Nel testo, la delibera ripercorre le tappe della controversia cominciata a ottobre 2020 e nelle premesse viene dato conto del fatto che a più riprese il Comune aveva ricevuto segnalazioni di disservizi e che aveva in più occasioni segnalato ad Agorasophia «…Lo stato di disordine e incuria in cui versava il complesso della Rocca, rilevando tra l’altro vari danni ai locali» sollecitandola «… Al riordino e al ripristino degli stessi». Allo stesso tempo, riconoscendo le difficoltà che le restrizioni per i luoghi della cultura dell’emergenza sanitaria comportavano, si apriva alla possibilità «di una rimodulazione contrattuale, tenuto conto degli elementi oggettivamente dimostrabili incidenti sull’equilibrio contrattuale».

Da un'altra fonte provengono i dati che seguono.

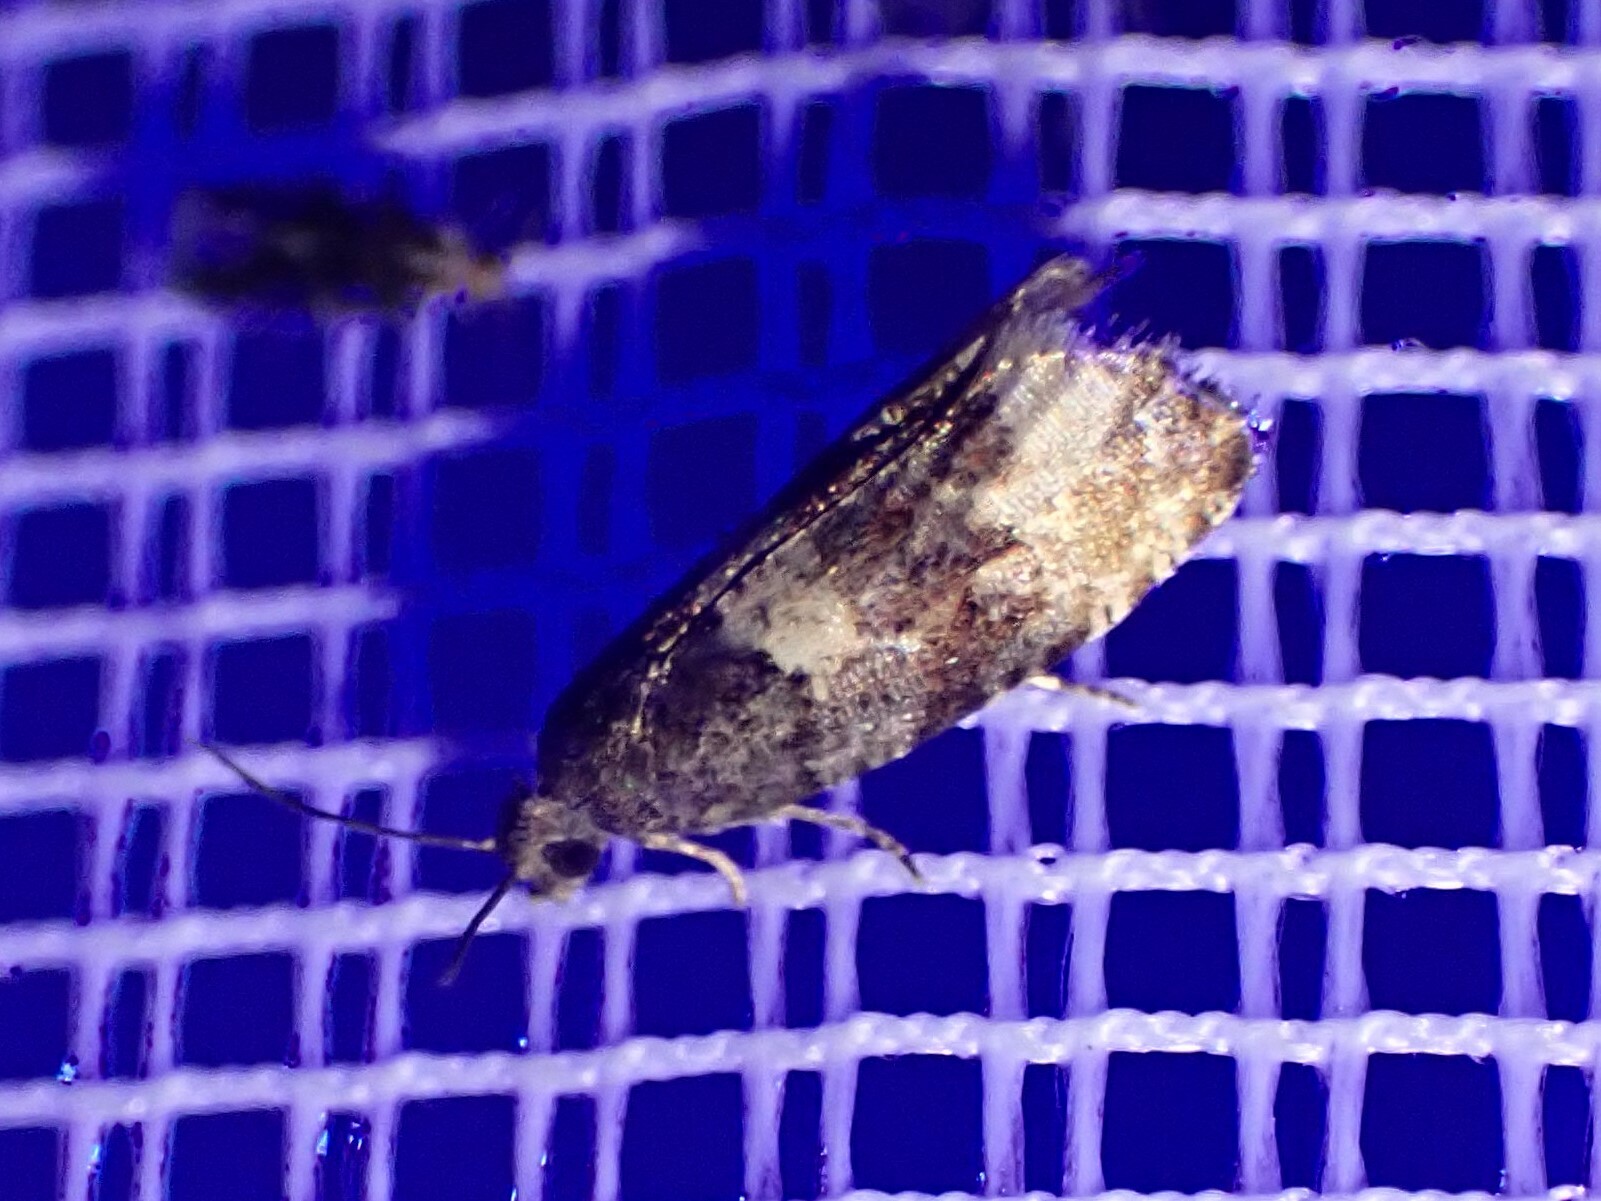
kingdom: Animalia
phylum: Arthropoda
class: Insecta
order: Lepidoptera
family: Tortricidae
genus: Hulda
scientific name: Hulda impudens
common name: Impudent hulda moth
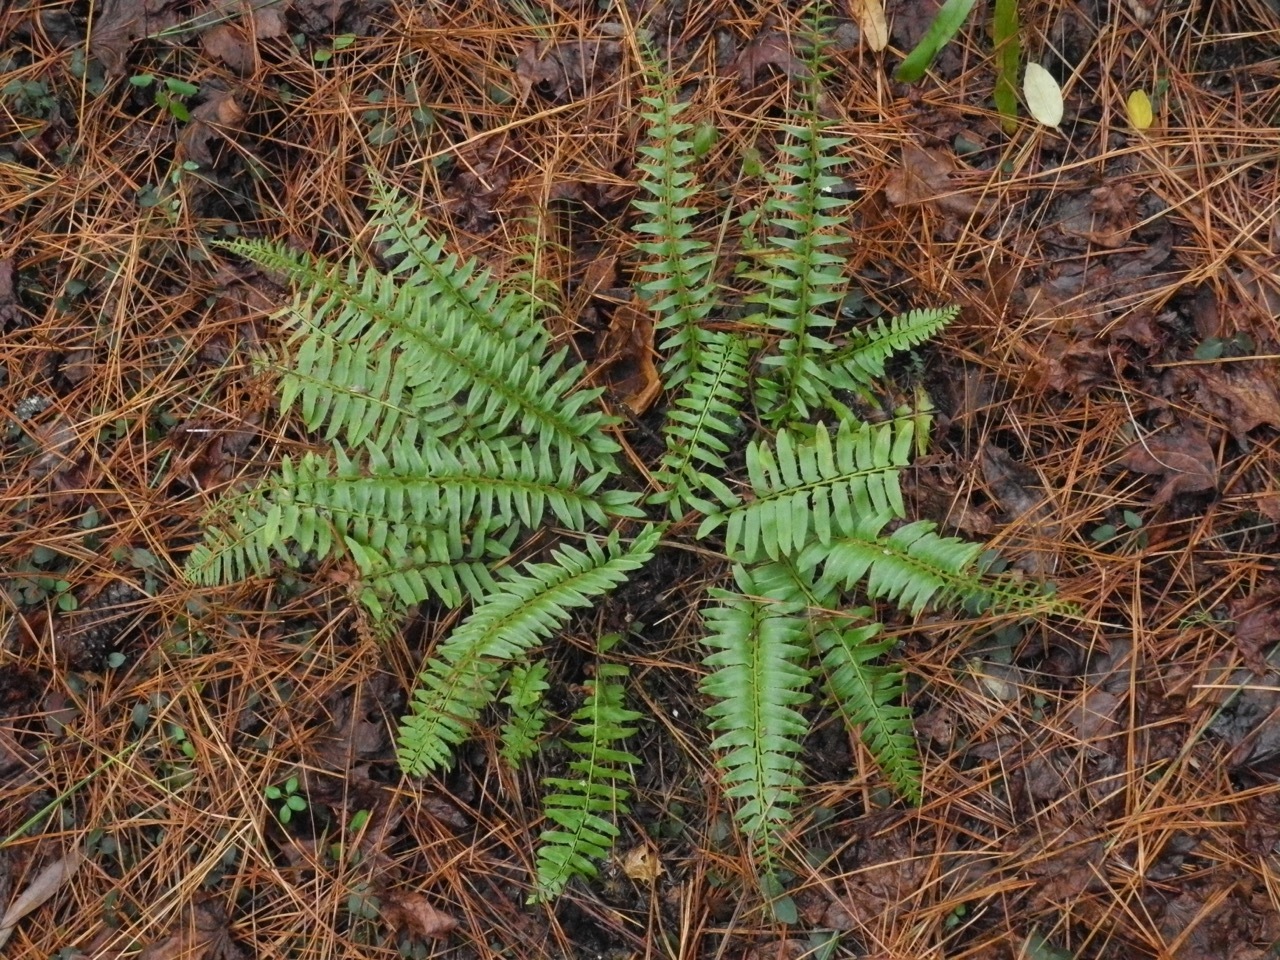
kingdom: Plantae
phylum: Tracheophyta
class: Polypodiopsida
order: Polypodiales
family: Dryopteridaceae
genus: Polystichum
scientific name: Polystichum acrostichoides
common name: Christmas fern
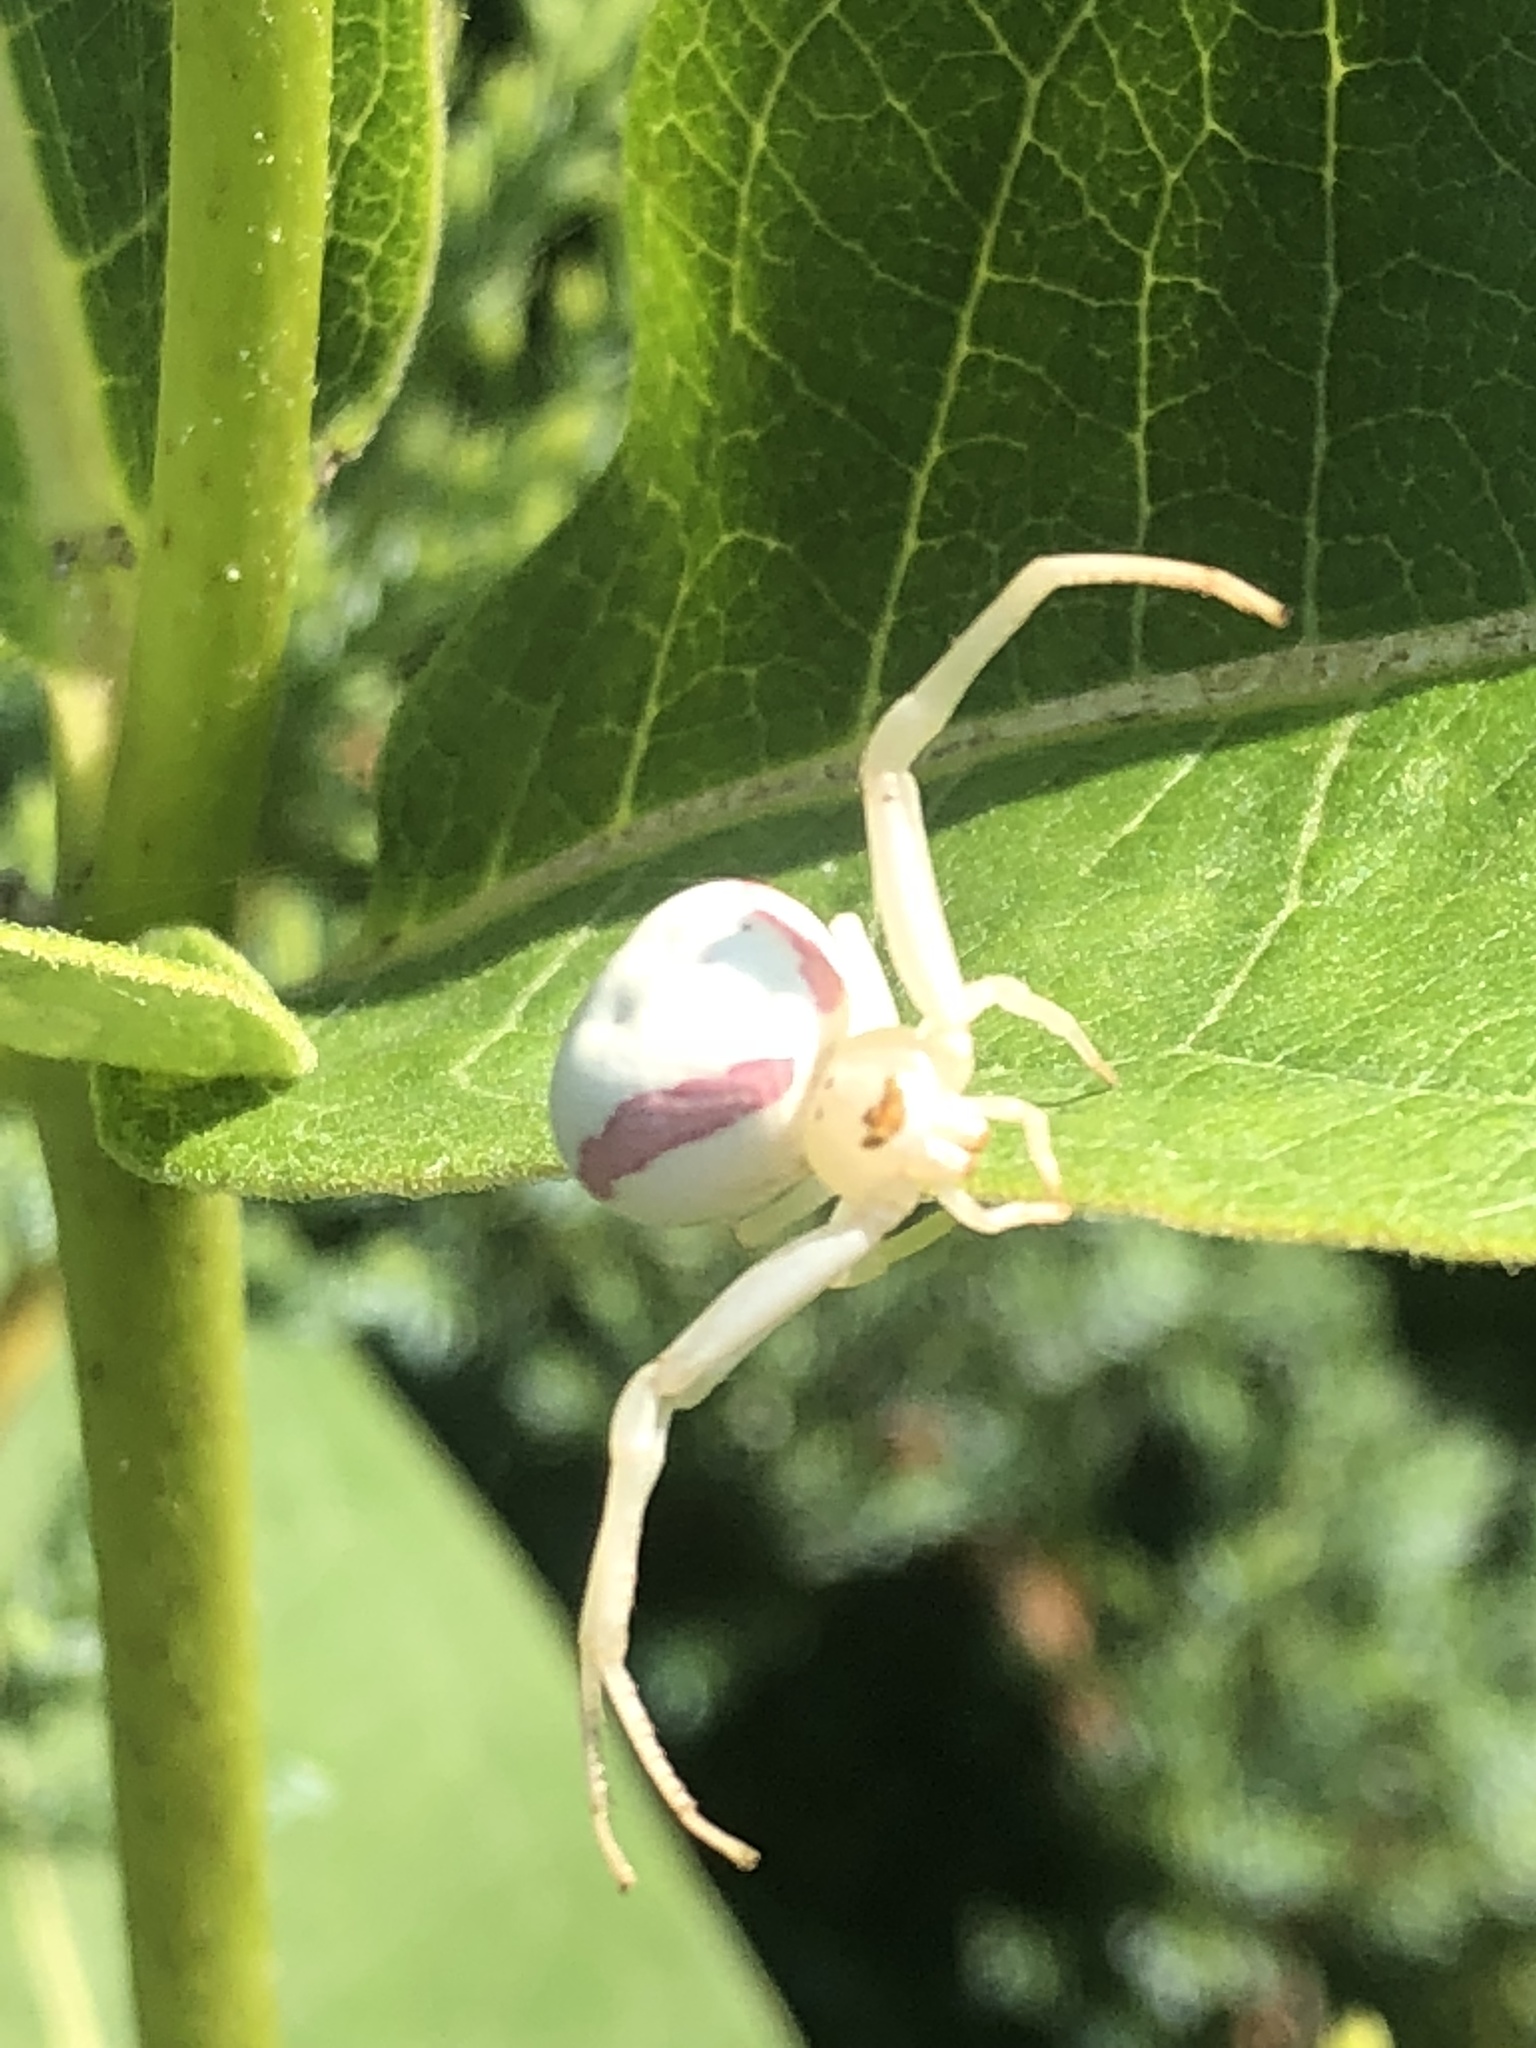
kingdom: Animalia
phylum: Arthropoda
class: Arachnida
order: Araneae
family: Thomisidae
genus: Misumena
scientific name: Misumena vatia
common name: Goldenrod crab spider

La risoluzione del contratto

Ma il punto di incontro non si trova e il 29 ottobre del 2020 Agorasophia manda una comunicazione in cui dichiara la risoluzione del contratto ai si senti dell’articolo 1467 del codice civile, ma il Comune, ritenendolo contrario all’interesse pubblico non riconosce l’effetto risolutivo di quella comunicazione e avanza una nuova revisione contrattuale. Agorasophia però «…Interrompeva di fatto il servizio» ed emetteva due fatture, una datata 4 dicembre 2020 e l’altra datata 14 gennaio 2021 per una somma pari a 22.173,75 euro entrambe contestate dal Comune. È a quel punto che il Comune, prendendo atto della grave interruzione del servizio, il 10 febbraio 2021, fallito ogni altro tentativo, procede alla risoluzione anticipata del contratto, e l’immobile viene riconsegnato.

L’accordo

Comincia quindi la fase di trattativa che si conclude con la delibera di qualche giorno fa per cercare di chiudere definitivamente la controversia senza dover ricorrere alla via giudiziale. Nel frattempo il 29 luglio 2020 Agorasophia è stata assorbita da Syremont Monument Management, ed è con questa ditta che il Comune stringerà l’accordo definitivo in cui la controparte «rinuncia alla risoluzione contrattuale comunicata il 29 ottobre 2020 e a «qualsivoglia altra pretesa o contestazione», il Comune si impegna a pagare parzialmente a Syremont le prima delle due fatture che aveva emesso Agorasophia, riconoscendogli 7.320 euro, invece dei 22.173,75 inizialmente pretesi, e rinuncia ad ogni altra pretesa ad eccezione degli importi dovuti per Tari e Imu, «che in quanto oneri tributari sono irrinunciabili». Il Comune, infine, si impegna a svincolare la fideiussione di 97.185,40 euro.